We take from the Missal of the same Church the following beautiful allocution, in which are celebrated the mysteries of the miraculous draught of fish, mentioned in to-day’s Gospel. [I have no idea if 'allocution' is the proper name of an element of the Gothic Rite or....]

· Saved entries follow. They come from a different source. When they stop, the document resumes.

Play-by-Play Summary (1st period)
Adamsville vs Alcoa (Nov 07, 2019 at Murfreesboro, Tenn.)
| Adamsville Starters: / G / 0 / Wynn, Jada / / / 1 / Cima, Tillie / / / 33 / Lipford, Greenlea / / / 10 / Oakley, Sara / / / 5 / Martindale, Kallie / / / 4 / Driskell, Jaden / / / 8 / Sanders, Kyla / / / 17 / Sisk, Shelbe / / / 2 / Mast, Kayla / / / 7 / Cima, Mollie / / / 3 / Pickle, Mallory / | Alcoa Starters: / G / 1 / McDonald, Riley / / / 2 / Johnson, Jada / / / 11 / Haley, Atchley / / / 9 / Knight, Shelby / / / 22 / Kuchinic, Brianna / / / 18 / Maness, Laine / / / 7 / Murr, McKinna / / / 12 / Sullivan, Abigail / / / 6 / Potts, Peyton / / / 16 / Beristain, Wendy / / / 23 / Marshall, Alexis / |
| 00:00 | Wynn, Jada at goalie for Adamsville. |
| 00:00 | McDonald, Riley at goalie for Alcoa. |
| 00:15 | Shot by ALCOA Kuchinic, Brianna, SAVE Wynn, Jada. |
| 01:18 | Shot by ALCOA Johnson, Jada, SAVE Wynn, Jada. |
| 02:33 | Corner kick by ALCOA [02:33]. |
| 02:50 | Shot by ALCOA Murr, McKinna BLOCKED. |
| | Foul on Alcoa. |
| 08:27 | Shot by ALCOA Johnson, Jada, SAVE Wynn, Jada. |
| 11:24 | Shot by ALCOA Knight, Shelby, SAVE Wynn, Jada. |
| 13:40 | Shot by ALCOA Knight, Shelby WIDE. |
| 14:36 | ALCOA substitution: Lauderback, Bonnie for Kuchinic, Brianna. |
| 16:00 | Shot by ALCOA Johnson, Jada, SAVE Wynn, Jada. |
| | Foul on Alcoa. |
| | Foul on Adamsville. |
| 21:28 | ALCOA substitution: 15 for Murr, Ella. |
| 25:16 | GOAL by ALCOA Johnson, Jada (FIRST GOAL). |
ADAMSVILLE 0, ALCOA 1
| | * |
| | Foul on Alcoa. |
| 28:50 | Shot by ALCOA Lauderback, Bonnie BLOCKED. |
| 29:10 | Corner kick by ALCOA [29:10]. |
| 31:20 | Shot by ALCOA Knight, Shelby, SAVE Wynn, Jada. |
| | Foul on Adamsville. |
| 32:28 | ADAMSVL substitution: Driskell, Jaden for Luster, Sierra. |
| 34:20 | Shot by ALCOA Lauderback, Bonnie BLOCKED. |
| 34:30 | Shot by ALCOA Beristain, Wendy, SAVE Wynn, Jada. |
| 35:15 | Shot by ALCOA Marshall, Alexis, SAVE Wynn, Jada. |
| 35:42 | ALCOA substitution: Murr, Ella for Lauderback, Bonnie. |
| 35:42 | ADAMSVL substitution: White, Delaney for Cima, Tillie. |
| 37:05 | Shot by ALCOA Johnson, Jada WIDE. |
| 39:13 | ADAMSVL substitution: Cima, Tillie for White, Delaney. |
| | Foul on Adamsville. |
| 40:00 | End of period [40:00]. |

Procellosum mare fluctuantis saeculi transeuntes, lignum crucis fiducialiter ascendamus, et secundis Sancti Spiritus flatibus vela fidei committamus. Super littus namque Christus assistens gloriosam sine macula Ecclesiam figuravit, quando magnis piscibus indisruptum rete complevit. Nec parte dextera jussit deviare navigium, quod tunc solorum bonorum portendebat indicium. Subsequamur igitur, sacramenti admirabilis veritatem diligentes ac tenentes principaliter unitatem. Nullus ad schismata nefanda prosiliat, vel dominica retia nec dum littori prasentantur abrumpat. Ut connumerati inter mysticos pisces, cibus esse Domini qui nos ex profundo est digna tus eruere mereamur, et specialiter membra ejus ef fecti, sacrificiis salutaribus expiemur. 

Of all the sequences composed by Adam of Saint Victor, the following is the richest in its allusions to the types of the Old Testament, which refer to Christ’s victory over death. The chant, to which it was sung, was taken afterwards as the basis of that of the magnificent Lauda Sion. [Am v. tired of this, and the laptop is stalling for two or three seconds as I move back to this page from the pdf. Post Vesperas, however, I emended the text according to that presented by Dr Mousseau in her edition of the blessed Adam's Sequentiae. Dr M. points out that zyma is borrowed from the Greek ζύμη. Whether she means that Adam himself borrowed it from the Greek, I don't know.] 

Zyma vetus expurgetur, 
ut sincere celebretur 
nova resurrectio: 
Haec est dies nostrae spei, 
hujus mira vis diei 
legis testimonio. 

Haec Aegyptum spoliavit 
et Hebraeos liberavit 
de fornace ferrea: 
His in arto constitutis, 
Opus erat servitutis, 
Lutum, later, palea. 

Iam divinae laus virtutis, 
iam triumphi, iam salutis 
vox erumpat libera. 
Haec est dies quam fecit Dominus, 
dies nostri doloris terminus, 
dies salutifera. 
Lex est umbra futurorum, 
Christus finis promissorum, 
qui consummat omnia. 
Christi sanguis igneam 
hebetavit romphaeam, 
amota custodia. 

Puer, nostri forma risus, 
pro quo vervex est occisus, 
vitae signat gaudium. 
Joseph exit de cisterna, 
Christus redit ad superna, 
post mortis supplicium. 
Hic dracones Pharaonis 
draco vorat a draconis 
immunis malitia. 
Quos ignitus vulnerat, 
hos serpentis liberat 
enei praesentia. 
Anguem forat in maxilla 
Christi hamus et armilla. 
In cavernam reguli 
manum mittit ablactatus, 
et sic fugit exturbatus 
vetus hostis saeculi. 

Irrisores Elisaei, 
dum conscendit domum Dei, 
zelum calvi sentiunt. 
David arrepticius, 
hircus emissarius 
et passer effugiunt. 
In maxilla mille sternit, 
et de tribu sua spernit 
Samson matrimonium. 
Samson gazae seras pandit 
et asportans portas scandit 
montis supercilium.

Sic, de Iuda Leo fortis, 
fractis portis dirae mortis, 
die surgens tertia, 
rugiente voce patris, 
ad supernae sinum matris 
tot revexit spolia. 

Cetus Ionam fugitivum, 
veri Ionae signativum, 
post tres dies reddit vivum 
de ventris angustia.
Botrus Cypri reflorescit, 
dilatatur et excrescit, 
synagogae flos marcescit, 
et floret Ecclesia. 

Mors et vita conflixere, 
Resurrexit Christus vere, 
Et cum Christo surrexere 
Multi testes gloriae. 
Mane novum, mane laetum, 
Vespertinum tergat fletum. 
Quia vita vicit letum: 
tempus est laetitiae. 

Iesu victor, Iesu vita, 
Iesu vitae via trita, 
cuius morte mors sopita, 
ad paschalem nos invita 
mensam cum fiducia. 
Vive panis, vivax unda, 
vera vitis et foecunda, 
tu nos pasce, tu nos munda. 
Ut morte nos secunda 
tua salvet gratia. 

It is also the feast of Saint Henry (16th century), of Saint Edward (17th century), and of the Blessed Orsolina (15th century).

V. Et álibi aliórum plurimórum sanctórum Mártyrum et Confessórum, atque sanctárum Vírginum. R. Deo grátias.